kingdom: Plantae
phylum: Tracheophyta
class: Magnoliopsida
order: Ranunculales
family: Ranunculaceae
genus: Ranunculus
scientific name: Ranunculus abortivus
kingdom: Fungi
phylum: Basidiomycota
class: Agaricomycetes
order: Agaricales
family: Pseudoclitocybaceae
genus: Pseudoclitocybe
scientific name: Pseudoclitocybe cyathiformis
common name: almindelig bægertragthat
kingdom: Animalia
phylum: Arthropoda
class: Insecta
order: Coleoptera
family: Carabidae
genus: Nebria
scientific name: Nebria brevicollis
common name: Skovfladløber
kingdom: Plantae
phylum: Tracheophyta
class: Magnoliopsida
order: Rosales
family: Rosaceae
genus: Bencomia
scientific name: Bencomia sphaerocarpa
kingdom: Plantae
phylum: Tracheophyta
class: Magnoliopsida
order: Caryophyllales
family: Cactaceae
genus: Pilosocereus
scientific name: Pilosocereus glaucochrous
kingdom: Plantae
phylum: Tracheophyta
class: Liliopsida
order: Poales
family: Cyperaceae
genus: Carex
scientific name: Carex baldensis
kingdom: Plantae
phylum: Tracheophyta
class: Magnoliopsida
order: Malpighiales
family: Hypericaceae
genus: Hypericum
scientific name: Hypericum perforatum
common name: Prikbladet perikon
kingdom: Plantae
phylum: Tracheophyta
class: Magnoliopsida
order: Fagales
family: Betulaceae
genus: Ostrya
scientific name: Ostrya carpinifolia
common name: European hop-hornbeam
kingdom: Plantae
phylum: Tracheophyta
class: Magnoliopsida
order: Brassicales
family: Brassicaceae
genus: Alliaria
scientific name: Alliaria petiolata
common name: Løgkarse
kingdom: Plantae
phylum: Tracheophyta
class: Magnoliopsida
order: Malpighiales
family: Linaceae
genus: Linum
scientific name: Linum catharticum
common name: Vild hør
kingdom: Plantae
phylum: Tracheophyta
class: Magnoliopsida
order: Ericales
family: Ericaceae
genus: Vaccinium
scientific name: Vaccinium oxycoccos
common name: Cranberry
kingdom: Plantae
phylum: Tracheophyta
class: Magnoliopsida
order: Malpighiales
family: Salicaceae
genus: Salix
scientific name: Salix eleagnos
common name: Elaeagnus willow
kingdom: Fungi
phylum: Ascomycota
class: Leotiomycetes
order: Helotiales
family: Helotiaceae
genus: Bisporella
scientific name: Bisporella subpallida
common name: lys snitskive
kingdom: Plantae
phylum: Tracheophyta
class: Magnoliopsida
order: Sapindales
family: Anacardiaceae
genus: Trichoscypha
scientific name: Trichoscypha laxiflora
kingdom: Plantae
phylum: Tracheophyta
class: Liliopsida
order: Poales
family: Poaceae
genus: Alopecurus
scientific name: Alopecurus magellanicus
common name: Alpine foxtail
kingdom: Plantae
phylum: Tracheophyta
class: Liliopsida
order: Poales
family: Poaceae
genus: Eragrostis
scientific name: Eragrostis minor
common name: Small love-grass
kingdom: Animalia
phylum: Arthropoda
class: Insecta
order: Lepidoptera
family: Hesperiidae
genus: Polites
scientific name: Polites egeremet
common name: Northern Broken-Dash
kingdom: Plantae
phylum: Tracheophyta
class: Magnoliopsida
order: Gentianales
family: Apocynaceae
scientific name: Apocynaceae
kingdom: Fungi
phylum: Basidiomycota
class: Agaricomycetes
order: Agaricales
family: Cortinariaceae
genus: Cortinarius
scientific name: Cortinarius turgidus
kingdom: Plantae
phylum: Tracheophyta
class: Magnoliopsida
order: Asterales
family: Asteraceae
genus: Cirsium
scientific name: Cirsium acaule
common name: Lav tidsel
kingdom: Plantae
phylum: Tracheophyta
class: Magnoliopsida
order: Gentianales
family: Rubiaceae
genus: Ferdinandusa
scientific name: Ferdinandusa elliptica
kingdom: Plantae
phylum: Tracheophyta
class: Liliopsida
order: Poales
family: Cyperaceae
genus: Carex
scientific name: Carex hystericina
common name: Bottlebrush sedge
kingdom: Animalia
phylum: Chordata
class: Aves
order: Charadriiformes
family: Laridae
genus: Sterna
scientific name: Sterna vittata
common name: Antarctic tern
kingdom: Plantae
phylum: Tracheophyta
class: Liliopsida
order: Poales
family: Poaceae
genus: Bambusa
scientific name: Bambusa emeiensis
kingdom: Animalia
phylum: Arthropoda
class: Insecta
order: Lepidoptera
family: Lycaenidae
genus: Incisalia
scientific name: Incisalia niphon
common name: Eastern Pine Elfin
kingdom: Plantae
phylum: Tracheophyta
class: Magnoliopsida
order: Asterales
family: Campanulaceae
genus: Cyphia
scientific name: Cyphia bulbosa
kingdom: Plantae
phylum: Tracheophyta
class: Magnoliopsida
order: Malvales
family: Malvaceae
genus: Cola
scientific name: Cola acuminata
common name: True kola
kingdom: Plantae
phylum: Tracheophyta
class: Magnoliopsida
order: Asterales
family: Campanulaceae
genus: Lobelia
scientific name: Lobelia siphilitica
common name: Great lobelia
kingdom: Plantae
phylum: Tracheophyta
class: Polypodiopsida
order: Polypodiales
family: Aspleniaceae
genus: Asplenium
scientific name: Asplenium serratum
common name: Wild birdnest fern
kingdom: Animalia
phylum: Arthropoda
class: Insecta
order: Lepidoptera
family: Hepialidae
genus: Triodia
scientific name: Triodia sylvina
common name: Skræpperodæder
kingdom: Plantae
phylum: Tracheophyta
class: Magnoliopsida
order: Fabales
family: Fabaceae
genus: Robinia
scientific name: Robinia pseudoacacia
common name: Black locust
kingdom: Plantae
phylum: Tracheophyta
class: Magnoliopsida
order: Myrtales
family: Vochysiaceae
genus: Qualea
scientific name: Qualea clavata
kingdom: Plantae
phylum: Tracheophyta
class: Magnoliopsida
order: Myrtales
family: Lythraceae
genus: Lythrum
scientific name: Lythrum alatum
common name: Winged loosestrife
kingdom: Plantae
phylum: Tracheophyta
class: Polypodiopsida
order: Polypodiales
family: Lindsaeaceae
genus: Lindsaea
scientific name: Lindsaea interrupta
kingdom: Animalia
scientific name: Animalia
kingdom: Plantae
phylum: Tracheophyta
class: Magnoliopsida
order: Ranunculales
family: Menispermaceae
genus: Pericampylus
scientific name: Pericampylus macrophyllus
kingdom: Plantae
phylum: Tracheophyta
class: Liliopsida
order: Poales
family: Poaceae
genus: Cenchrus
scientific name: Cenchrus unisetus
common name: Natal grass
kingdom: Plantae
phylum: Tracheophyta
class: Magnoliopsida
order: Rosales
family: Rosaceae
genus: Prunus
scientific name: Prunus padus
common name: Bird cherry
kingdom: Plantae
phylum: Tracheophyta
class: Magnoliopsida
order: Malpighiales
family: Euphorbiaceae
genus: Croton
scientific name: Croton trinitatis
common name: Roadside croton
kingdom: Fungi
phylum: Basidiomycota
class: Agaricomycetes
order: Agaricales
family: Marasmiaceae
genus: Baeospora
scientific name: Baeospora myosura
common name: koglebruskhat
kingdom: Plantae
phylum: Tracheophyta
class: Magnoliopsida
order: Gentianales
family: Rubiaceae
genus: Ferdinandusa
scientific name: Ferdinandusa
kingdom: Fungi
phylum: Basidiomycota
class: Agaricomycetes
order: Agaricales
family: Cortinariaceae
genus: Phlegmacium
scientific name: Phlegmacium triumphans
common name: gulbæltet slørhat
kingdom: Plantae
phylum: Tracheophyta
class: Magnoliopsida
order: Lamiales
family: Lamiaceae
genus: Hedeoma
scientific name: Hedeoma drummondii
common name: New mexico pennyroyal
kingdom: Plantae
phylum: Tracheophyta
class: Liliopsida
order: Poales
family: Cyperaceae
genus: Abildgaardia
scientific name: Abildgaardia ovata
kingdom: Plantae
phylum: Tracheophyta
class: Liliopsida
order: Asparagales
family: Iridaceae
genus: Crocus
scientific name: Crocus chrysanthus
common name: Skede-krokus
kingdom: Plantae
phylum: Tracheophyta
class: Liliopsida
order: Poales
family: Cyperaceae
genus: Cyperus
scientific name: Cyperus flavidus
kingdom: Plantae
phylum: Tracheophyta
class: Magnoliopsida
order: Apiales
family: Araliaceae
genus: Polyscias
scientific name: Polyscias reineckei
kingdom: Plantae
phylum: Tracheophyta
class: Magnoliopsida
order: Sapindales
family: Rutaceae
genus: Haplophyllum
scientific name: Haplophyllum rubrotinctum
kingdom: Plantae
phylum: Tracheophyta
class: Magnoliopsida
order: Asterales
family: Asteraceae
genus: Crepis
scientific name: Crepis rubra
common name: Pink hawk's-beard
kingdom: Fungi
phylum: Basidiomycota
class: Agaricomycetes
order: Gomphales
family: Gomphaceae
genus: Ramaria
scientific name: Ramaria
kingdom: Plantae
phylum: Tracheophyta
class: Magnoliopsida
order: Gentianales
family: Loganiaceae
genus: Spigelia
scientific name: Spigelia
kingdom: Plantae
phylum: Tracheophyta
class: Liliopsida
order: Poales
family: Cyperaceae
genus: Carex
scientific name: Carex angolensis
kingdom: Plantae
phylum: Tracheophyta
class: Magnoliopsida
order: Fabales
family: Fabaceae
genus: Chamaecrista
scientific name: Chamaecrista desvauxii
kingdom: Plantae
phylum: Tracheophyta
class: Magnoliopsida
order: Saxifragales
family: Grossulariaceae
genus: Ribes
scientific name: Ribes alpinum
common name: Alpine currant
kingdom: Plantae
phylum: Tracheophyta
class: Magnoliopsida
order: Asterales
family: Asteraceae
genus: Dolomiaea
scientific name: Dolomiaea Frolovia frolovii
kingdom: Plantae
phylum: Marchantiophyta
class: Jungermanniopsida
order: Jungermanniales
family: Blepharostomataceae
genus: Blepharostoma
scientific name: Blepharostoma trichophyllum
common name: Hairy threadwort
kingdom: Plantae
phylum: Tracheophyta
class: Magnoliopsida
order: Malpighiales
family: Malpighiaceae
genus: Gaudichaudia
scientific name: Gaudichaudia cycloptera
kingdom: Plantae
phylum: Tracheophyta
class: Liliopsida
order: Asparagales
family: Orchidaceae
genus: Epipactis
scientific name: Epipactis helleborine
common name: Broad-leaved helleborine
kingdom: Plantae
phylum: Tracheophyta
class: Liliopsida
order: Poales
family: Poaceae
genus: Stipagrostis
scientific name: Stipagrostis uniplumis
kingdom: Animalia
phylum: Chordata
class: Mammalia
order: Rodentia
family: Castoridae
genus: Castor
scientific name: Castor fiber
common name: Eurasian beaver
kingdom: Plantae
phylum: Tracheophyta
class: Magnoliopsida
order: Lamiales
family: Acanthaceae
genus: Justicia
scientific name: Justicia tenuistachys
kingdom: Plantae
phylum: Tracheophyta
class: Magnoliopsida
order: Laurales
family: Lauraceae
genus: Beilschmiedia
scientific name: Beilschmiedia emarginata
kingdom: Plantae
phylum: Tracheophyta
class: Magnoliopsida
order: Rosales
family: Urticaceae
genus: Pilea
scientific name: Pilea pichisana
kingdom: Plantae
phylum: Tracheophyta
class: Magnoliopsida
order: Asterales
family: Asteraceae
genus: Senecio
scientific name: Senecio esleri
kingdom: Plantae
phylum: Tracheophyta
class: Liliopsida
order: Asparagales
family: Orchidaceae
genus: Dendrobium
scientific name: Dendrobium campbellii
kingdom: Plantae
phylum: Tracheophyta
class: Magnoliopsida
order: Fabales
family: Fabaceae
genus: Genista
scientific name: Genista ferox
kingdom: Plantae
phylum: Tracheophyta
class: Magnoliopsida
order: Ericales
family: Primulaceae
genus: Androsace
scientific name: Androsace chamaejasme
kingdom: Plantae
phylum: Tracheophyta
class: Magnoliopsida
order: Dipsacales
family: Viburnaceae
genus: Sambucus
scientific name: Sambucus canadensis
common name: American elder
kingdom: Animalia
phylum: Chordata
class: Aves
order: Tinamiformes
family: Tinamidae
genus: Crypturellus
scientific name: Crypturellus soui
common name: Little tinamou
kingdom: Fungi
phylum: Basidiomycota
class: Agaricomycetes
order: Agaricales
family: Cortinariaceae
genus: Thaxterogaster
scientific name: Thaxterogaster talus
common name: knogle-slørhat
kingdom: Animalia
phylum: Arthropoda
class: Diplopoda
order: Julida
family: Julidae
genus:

########################################

• STATED EXERCISE
Reproduce verbatim the lines of the entries from the line containing "common name: Løgkarse" up to and including the line containing "genus: Alopecurus".

• OUTPUT
common name: Løgkarse
kingdom: Plantae
phylum: Tracheophyta
class: Magnoliopsida
order: Malpighiales
family: Linaceae
genus: Linum
scientific name: Linum catharticum
common name: Vild hør
kingdom: Plantae
phylum: Tracheophyta
class: Magnoliopsida
order: Ericales
family: Ericaceae
genus: Vaccinium
scientific name: Vaccinium oxycoccos
common name: Cranberry
kingdom: Plantae
phylum: Tracheophyta
class: Magnoliopsida
order: Malpighiales
family: Salicaceae
genus: Salix
scientific name: Salix eleagnos
common name: Elaeagnus willow
kingdom: Fungi
phylum: Ascomycota
class: Leotiomycetes
order: Helotiales
family: Helotiaceae
genus: Bisporella
scientific name: Bisporella subpallida
common name: lys snitskive
kingdom: Plantae
phylum: Tracheophyta
class: Magnoliopsida
order: Sapindales
family: Anacardiaceae
genus: Trichoscypha
scientific name: Trichoscypha laxiflora
kingdom: Plantae
phylum: Tracheophyta
class: Liliopsida
order: Poales
family: Poaceae
genus: Alopecurus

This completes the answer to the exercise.